Carlos Sainz had other ideas. Not long after the restart the Mexico City GP winner lost control of his Ferrari, bringing out the safety car and bunching up the field again.

This time Verstappen made his move. Ocon took a wide line through Turn 1 and Max outbraked him on the inside, using every ounce of his skill to find the grip, get the car turned and keep it on the island. P1. Simply lovely. If not slightly ironic given he'd had such a hard time staying between the white lines in the dry a week ago...

Meanwhile Norris had made another error, one of many small mistakes over the season that have ultimately cost him a shot at the title. At the restart he locked up and went long at Turn 1, losing another two places. For the second time in as many days, teammate Oscar Piastri generously gave one of them back and let him by. But P6 was all he could do.

That left Verstappen to cruise off into the distance, racking up fastest lap after fastest lap as he built up a lead of more than 19 seconds by the time he took the chequered flag, as Ocon and Gasly secured second and third; a result so sensational that the pair hugged after the race.
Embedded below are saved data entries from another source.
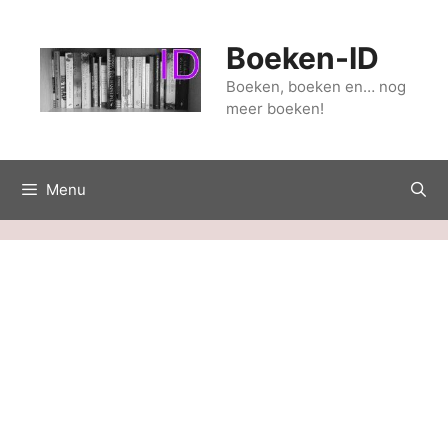
Ga
naar
Boeken-ID
de
inhoud
Boeken, boeken en… nog
meer boeken!
Menu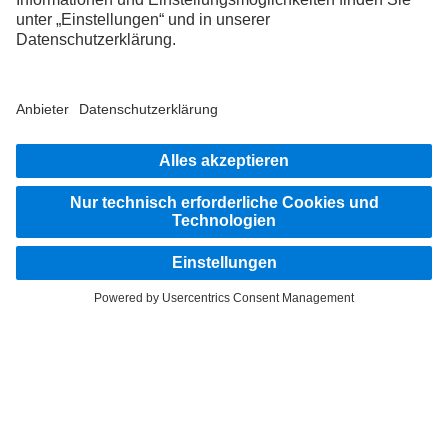
FOLLOW THE ROADSTARS.
Tausche jetzt Erfahrungen mit anderen Truckerinnen und
Truckern aus.
Steig ein
Anbieter
Datenschutz
Rechtliche Hinweise
EU Data Act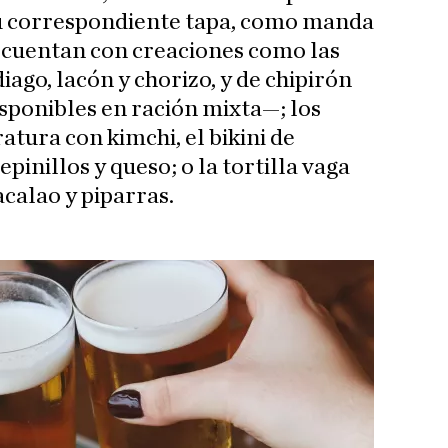
u correspondiente tapa, como manda
ta cuentan con creaciones como las
ago, lacón y chorizo, y de chipirón
disponibles en ración mixta—; los
tura con kimchi, el bikini de
epinillos y queso; o la tortilla vaga
calao y piparras.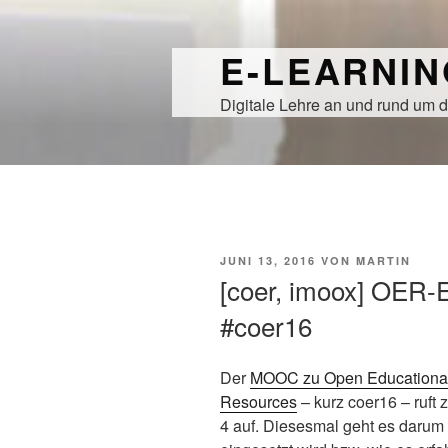
Zum
Inhalt
E-LEARNI
springen
Digitale Lehre an und rund um d
VERÖFFENTLICHT
JUNI 13, 2016
VON
MARTIN
AM
[coer, imoox] OER-
#coer16
Der
MOOC zu Open Educationa
Resources
– kurz coer16 – ruft
4 auf. Diesesmal geht es daru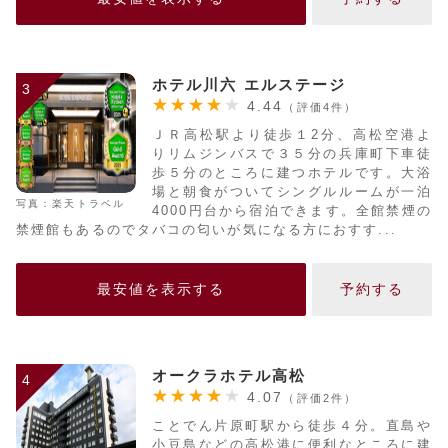
ホテル川六 エルステージ
3
4.44
（評価4件）
ＪＲ高松駅より徒歩１2分、高松空港よ
りリムジンバスで３５分の兵庫町下車徒
歩５分のところに建つホテルです。大浴
場と朝食がついてシングルルームが一泊
写真：楽天トラベル
4000円台から宿泊できます。全館禁煙の
禁煙館もあるのでタバコの匂いが気になる方におすす...
最安値を表示する
予約する
オークラホテル高松
4
4.07
（評価2件）
ことでん片原町駅から徒歩４分。直島や
小豆島などの高松港に便利なところに建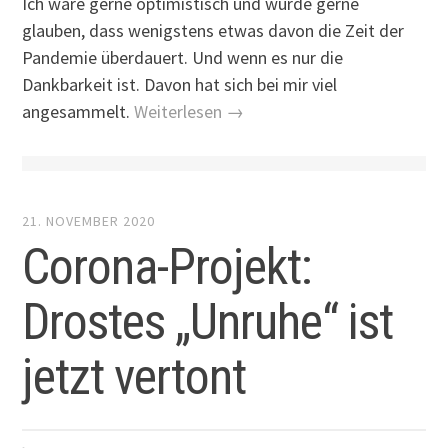
Ich wäre gerne optimistisch und würde gerne
glauben, dass wenigstens etwas davon die Zeit der
Pandemie überdauert. Und wenn es nur die
Dankbarkeit ist. Davon hat sich bei mir viel
angesammelt.
Weiterlesen →
21. NOVEMBER 2020
Corona-Projekt:
Drostes „Unruhe“ ist
jetzt vertont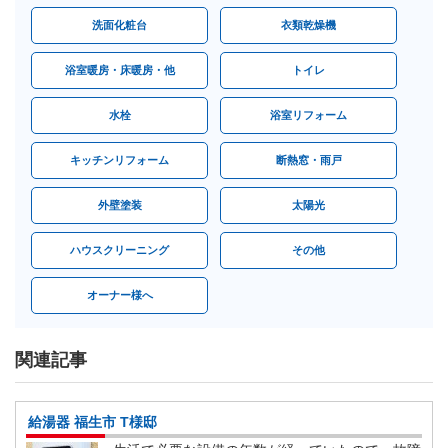
洗面化粧台
衣類乾燥機
浴室暖房・床暖房・他
トイレ
水栓
浴室リフォーム
キッチンリフォーム
断熱窓・雨戸
外壁塗装
太陽光
ハウスクリーニング
その他
オーナー様へ
関連記事
給湯器 福生市 T様邸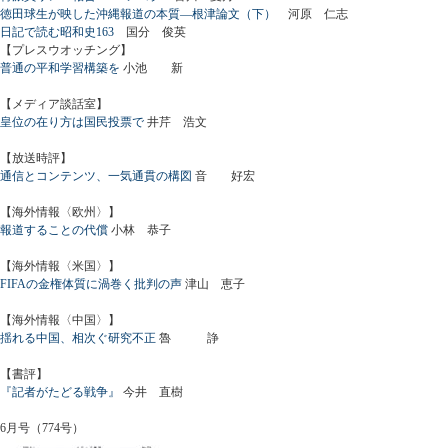
徳田球生が映した沖縄報道の本質―根津論文（下）
河原 仁志
日記で読む昭和史163
国分 俊英
【プレスウオッチング】
普通の平和学習構築を
小池 新
【メディア談話室】
皇位の在り方は国民投票で
井芹 浩文
【放送時評】
通信とコンテンツ、一気通貫の構図
音 好宏
【海外情報〈欧州〉】
報道することの代償
小林 恭子
【海外情報〈米国〉】
FIFAの金権体質に渦巻く批判の声
津山 恵子
【海外情報〈中国〉】
揺れる中国、相次ぐ研究不正
魯 諍
【書評】
『記者がたどる戦争』
今井 直樹
6月号（774号）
Whoever said sport couldn't bring people together?

Anyway, Verstappen now leads the championship by 62 points with three races and a sprint to go, and he could draw level with Sebastian Vettel and Alain Prost as a four-time champ as early as Vegas in three weeks' time.

For all his controversial tactics and flirtations with the rulebook, in Brazil Verstappen reminded everyone what he's been unable to show since his Red Bull began to struggle in June: he is the best driver in the world, and he is going to win the world championship. Again.